Food affects people differently, depending on their genes, past health, and other factors. Savvy eaters know which foods give them indigestion. Savvy dieters have made useful observations about what helps them lose weight, though few keep it off for long. You may already know that certain foods are diet-busters for you.
That said, one simple rule applies to almost everyone, writes David S. Ludwig, author of the forthcoming book “Always Hungry? Conquer Cravings, Retrain Your Fat Cells and Lose Weight Permanently.”
Eat fewer processed carbs.
In a clinical trial comparing the Atkins (high- protein/high-fat, low carb), Ornish (low-fat), Weight Watchers (portion control), and Zone (low-carb, five meals a day) diets, no diet emerged as clearly superior. Within each group, however, the researchers saw big differences: after a year some people had lost 35 pounds and others had gained 10 or more.
Why might that be? It’s harder to diet if you tend to get high insulin spikes after eating. To assess yourself, ask for an “insulin-30” level test, in which you’ll drink a bottle of glucose and your insulin level is measured a half hour later. Ludwig and co-author Cara Ebbeling have concluded that people with high “insulin-30” results lose more muscle and less fat on a standard low-calorie diet. Their metabolisms slow down the most as they lose weight, which makes them more likely to regain. The solution: eat fewer carbs. After a month on a low-carb approach, they can eat carbs without experiencing as big a drop in metabolism, though the effect may not last.
In a 2007 study, the team found that over a year and a half, obese high “insulin-30” people lost 10 pounds more if they adopted a low “glycemic load” diet — cutting back on simple carbohydrates — than on a low-fat diet. People who didn’t get insulin spikes lost the same amount of weight, whether they cut out fat or carbs.
In another approach, Israeli researchers continuously monitored the blood sugar of 800 adults and crunched the data to assess an individual’s blood sugar response to specific foods.
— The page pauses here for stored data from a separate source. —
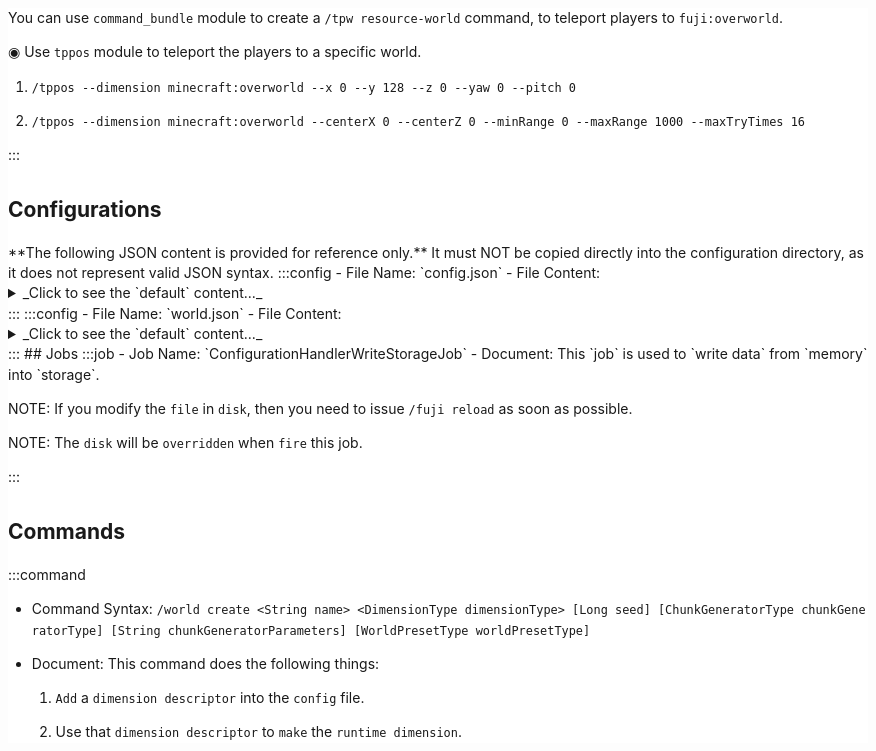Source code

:   You can use `command_bundle` module to create a `/tpw resource-world` command, to teleport players to `fuji:overworld`.
  
  
  
  ◉ Use `tppos` module to teleport the players to a specific world.
  
  1. `/tppos --dimension minecraft:overworld --x 0 --y 128 --z 0 --yaw 0 --pitch 0`
  
  2. `/tppos --dimension minecraft:overworld --centerX 0 --centerZ 0 --minRange 0 --maxRange 1000 --maxTryTimes 16`


:::

## Configurations
<Admonition type="warning" icon="" title="">
**The following JSON content is provided for reference only.**
It must NOT be copied directly into the configuration directory, as it does not represent valid JSON syntax.
</Admonition>
:::config
- File Name: `config.json`
- File Content: 
<details><summary>_Click to see the `default` content..._</summary></details>
:::
:::config
- File Name: `world.json`
- File Content: 
<details><summary>_Click to see the `default` content..._</summary></details>
:::
## Jobs
:::job
- Job Name: `ConfigurationHandlerWriteStorageJob`
- Document:   This `job` is used to `write data` from `memory` into `storage`.
  
  
  
  NOTE: If you modify the `file` in `disk`, then you need to issue `/fuji reload` as soon as possible.
  
  NOTE: The `disk` will be `overridden` when `fire` this job.


:::
## Commands
:::command
- Command Syntax: `/world create <String name> <DimensionType dimensionType> [Long seed] [ChunkGeneratorType chunkGeneratorType] [String chunkGeneratorParameters] [WorldPresetType worldPresetType]`
- Document:   This command does the following things:
  
  1. `Add` a `dimension descriptor` into the `config` file.
  
  2. Use that `dimension descriptor` to `make` the `runtime dimension`.
  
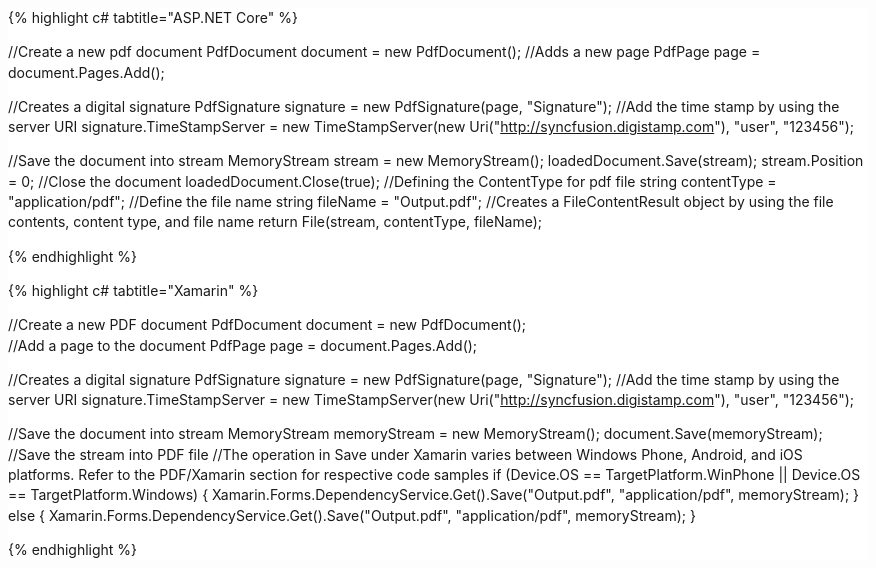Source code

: {% highlight c# tabtitle="ASP.NET Core" %}

//Create a new pdf document
PdfDocument document = new PdfDocument();
//Adds a new page
PdfPage page = document.Pages.Add();

//Creates a digital signature
PdfSignature signature = new PdfSignature(page, "Signature");
//Add the time stamp by using the server URI
signature.TimeStampServer = new TimeStampServer(new Uri("http://syncfusion.digistamp.com"), "user", "123456");

//Save the document into stream
MemoryStream stream = new MemoryStream();
loadedDocument.Save(stream);
stream.Position = 0;
//Close the document
loadedDocument.Close(true);
//Defining the ContentType for pdf file
string contentType = "application/pdf";
//Define the file name
string fileName = "Output.pdf";
//Creates a FileContentResult object by using the file contents, content type, and file name
return File(stream, contentType, fileName);

{% endhighlight %}

{% highlight c# tabtitle="Xamarin" %}

//Create a new PDF document
PdfDocument document = new PdfDocument();            
//Add a page to the document
PdfPage page = document.Pages.Add();

//Creates a digital signature
PdfSignature signature = new PdfSignature(page, "Signature");
//Add the time stamp by using the server URI
signature.TimeStampServer = new TimeStampServer(new Uri("http://syncfusion.digistamp.com"), "user", "123456");

//Save the document into stream
MemoryStream memoryStream = new MemoryStream();
document.Save(memoryStream);
//Save the stream into PDF file
//The operation in Save under Xamarin varies between Windows Phone, Android, and iOS platforms. Refer to the PDF/Xamarin section for respective code samples
if (Device.OS == TargetPlatform.WinPhone || Device.OS == TargetPlatform.Windows)
{
    Xamarin.Forms.DependencyService.Get<ISaveWindowsPhone>().Save("Output.pdf", "application/pdf", memoryStream);
}
else
{
    Xamarin.Forms.DependencyService.Get<ISave>().Save("Output.pdf", "application/pdf", memoryStream);
}

{% endhighlight %}
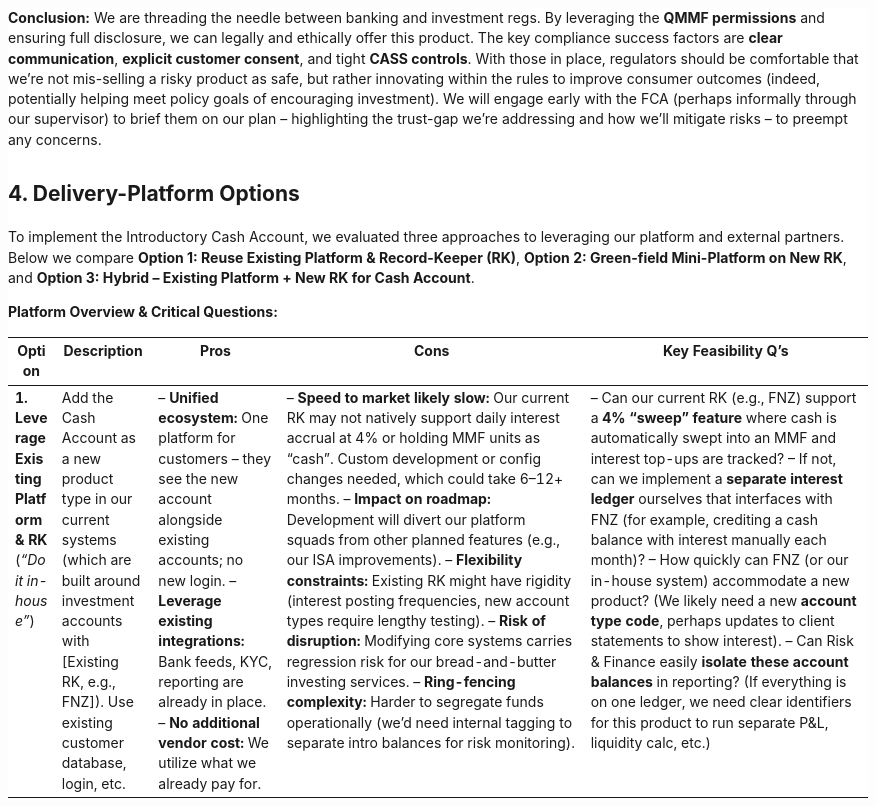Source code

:
**Conclusion:** We are threading the needle between banking and investment regs. By leveraging the **QMMF permissions** and ensuring full disclosure, we can legally and ethically offer this product. The key compliance success factors are **clear communication**, **explicit customer consent**, and tight **CASS controls**. With those in place, regulators should be comfortable that we’re not mis-selling a risky product as safe, but rather innovating within the rules to improve consumer outcomes (indeed, potentially helping meet policy goals of encouraging investment). We will engage early with the FCA (perhaps informally through our supervisor) to brief them on our plan – highlighting the trust-gap we’re addressing and how we’ll mitigate risks – to preempt any concerns.

## 4. Delivery-Platform Options

To implement the Introductory Cash Account, we evaluated three approaches to leveraging our platform and external partners. Below we compare **Option 1: Reuse Existing Platform & Record-Keeper (RK)**, **Option 2: Green-field Mini-Platform on New RK**, and **Option 3: Hybrid – Existing Platform + New RK for Cash Account**.

**Platform Overview & Critical Questions:**

|**Option**|**Description**|**Pros**|**Cons**|**Key Feasibility Q’s**|
|---|---|---|---|---|
|**1. Leverage Existing Platform & RK** (_“Do it in-house”_)|Add the Cash Account as a new product type in our current systems (which are built around investment accounts with [Existing RK, e.g., FNZ]). Use existing customer database, login, etc.|– **Unified ecosystem:** One platform for customers – they see the new account alongside existing accounts; no new login. – **Leverage existing integrations:** Bank feeds, KYC, reporting are already in place. – **No additional vendor cost:** We utilize what we already pay for.|– **Speed to market likely slow:** Our current RK may not natively support daily interest accrual at 4% or holding MMF units as “cash”. Custom development or config changes needed, which could take 6–12+ months. – **Impact on roadmap:** Development will divert our platform squads from other planned features (e.g., our ISA improvements). – **Flexibility constraints:** Existing RK might have rigidity (interest posting frequencies, new account types require lengthy testing). – **Risk of disruption:** Modifying core systems carries regression risk for our bread-and-butter investing services. – **Ring-fencing complexity:** Harder to segregate funds operationally (we’d need internal tagging to separate intro balances for risk monitoring).|– Can our current RK (e.g., FNZ) support a **4% “sweep” feature** where cash is automatically swept into an MMF and interest top-ups are tracked? – If not, can we implement a **separate interest ledger** ourselves that interfaces with FNZ (for example, crediting a cash balance with interest manually each month)? – How quickly can FNZ (or our in-house system) accommodate a new product? (We likely need a new **account type code**, perhaps updates to client statements to show interest). – Can Risk & Finance easily **isolate these account balances** in reporting? (If everything is on one ledger, we need clear identifiers for this product to run separate P&L, liquidity calc, etc.)|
High blood sugar after eating is one strong sign that you may be at risk of type 2 diabetes or heart disease. One day, they concluded, a test may inform you of your unique diet-busters.
However, if you want to control your post-meal blood sugar now, the easy current answer is to eat fewer processed carbs, Ludwig and others note. Once you cut out the packaged bread, potato chips, cookies, cake, and candy, you can get into the details of whether you need to get even stricter and never eat a baked potato.
What if you are in the happy camp that has an easier time dieting, and you’d rather cut out steak than bread? There’s a growing body of evidence that some fats are good for you, so go ahead and cut out steak but make sure you eat salmon and nuts.